A bit of OtherInbox makes into edge Rails

At OtherInbox, we love open source and are looking for ways to share some of our labors with the community. Today I came across a great opportunity to contribute something to Ruby on Rails core development. I’m posting it here so everyone can see how easy it is to contribute.

I was building a JSON API to enable some new awesome features we’re working on. Following the JSON request specification, I had the client setting its MIME type to “application/jsonrequest”. But this was not causing Rails to recognize the request as JSON and thus the request body was not properly parsed. After doing some digging, I realized that Rails only looks for MIME type “application/json”.

Fortunately, MIME type processing is implemented really humanely in Rails, so I whipped up a little patch that adds “application/jsonrequest” as a synonym for the JSON MIME type. First I wrote a test to prove that this was a problem. Once I had a failing test, I added the MIME type, and got my test passing. I followed the git patch instructions on Lighthouse, then jumped into IRC #rails-contrib to garner support for it.

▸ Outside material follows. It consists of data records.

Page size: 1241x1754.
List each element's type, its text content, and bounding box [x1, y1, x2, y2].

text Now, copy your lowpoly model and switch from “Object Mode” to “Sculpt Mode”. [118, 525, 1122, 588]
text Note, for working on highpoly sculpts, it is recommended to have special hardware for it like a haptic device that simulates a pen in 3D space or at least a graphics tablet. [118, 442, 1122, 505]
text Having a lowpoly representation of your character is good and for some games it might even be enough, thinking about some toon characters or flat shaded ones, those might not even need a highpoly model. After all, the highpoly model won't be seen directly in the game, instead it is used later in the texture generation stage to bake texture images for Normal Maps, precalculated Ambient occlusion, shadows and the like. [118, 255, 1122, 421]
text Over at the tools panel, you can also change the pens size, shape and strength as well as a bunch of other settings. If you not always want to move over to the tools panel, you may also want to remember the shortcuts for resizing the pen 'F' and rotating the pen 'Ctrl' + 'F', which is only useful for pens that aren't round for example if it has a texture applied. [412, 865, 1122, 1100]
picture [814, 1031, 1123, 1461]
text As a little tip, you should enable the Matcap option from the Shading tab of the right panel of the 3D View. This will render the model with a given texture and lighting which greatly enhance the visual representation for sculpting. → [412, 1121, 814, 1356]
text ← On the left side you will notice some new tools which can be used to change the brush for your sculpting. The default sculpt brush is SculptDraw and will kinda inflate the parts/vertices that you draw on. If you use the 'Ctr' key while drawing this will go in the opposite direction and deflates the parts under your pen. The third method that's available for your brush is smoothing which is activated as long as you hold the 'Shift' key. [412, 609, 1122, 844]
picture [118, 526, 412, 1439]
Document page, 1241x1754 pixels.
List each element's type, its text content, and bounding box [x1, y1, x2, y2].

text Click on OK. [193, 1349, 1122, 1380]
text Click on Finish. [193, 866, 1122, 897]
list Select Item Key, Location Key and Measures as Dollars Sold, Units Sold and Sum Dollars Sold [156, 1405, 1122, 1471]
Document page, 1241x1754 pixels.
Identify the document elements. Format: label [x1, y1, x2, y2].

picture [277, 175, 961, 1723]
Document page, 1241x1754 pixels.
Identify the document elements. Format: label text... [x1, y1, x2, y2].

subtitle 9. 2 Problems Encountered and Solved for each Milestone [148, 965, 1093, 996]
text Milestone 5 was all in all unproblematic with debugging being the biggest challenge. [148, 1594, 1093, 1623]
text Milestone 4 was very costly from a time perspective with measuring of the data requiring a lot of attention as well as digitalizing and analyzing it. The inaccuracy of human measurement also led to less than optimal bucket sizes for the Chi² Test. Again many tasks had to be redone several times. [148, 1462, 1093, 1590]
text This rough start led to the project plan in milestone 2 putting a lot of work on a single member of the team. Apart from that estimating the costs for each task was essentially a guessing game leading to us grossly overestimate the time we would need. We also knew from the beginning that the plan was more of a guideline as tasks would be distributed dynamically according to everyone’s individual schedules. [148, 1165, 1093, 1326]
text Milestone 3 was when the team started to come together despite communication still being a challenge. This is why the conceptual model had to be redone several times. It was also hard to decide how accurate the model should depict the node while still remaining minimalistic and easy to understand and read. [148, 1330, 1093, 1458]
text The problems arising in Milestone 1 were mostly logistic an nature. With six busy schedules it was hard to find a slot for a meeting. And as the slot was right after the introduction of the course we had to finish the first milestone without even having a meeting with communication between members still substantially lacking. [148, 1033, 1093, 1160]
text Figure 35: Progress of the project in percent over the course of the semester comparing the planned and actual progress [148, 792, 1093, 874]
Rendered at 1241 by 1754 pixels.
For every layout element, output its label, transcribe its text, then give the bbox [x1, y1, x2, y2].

I happened to see that Rick Olson, the author of the existing JSON parsing code, was in the chat, so I pinged him with the lighthouse ticket. He tested it and applied it, and now our one line of code is a part of Rails!

Hopefully this will save some future JSON implementer a bit of pain.

02 July

OtherInbox at Lone Star Ruby Conference

I’m excited to be presenting some of the technical work behind OtherInbox at the Lone Star Ruby Conference on September 6th.

My talk is called “Ruby in the Cloud” and is a case study of our experiences using Ruby to deploy, monitor, and manage a cluster of servers running in the Amazon Web Services virtual cloud. I’m going to make the case that using Ruby to handle tasks traditionally handled by cron, shell scripts, and other more OS-specific technologies can make you more productive and agile. Hope to see you there!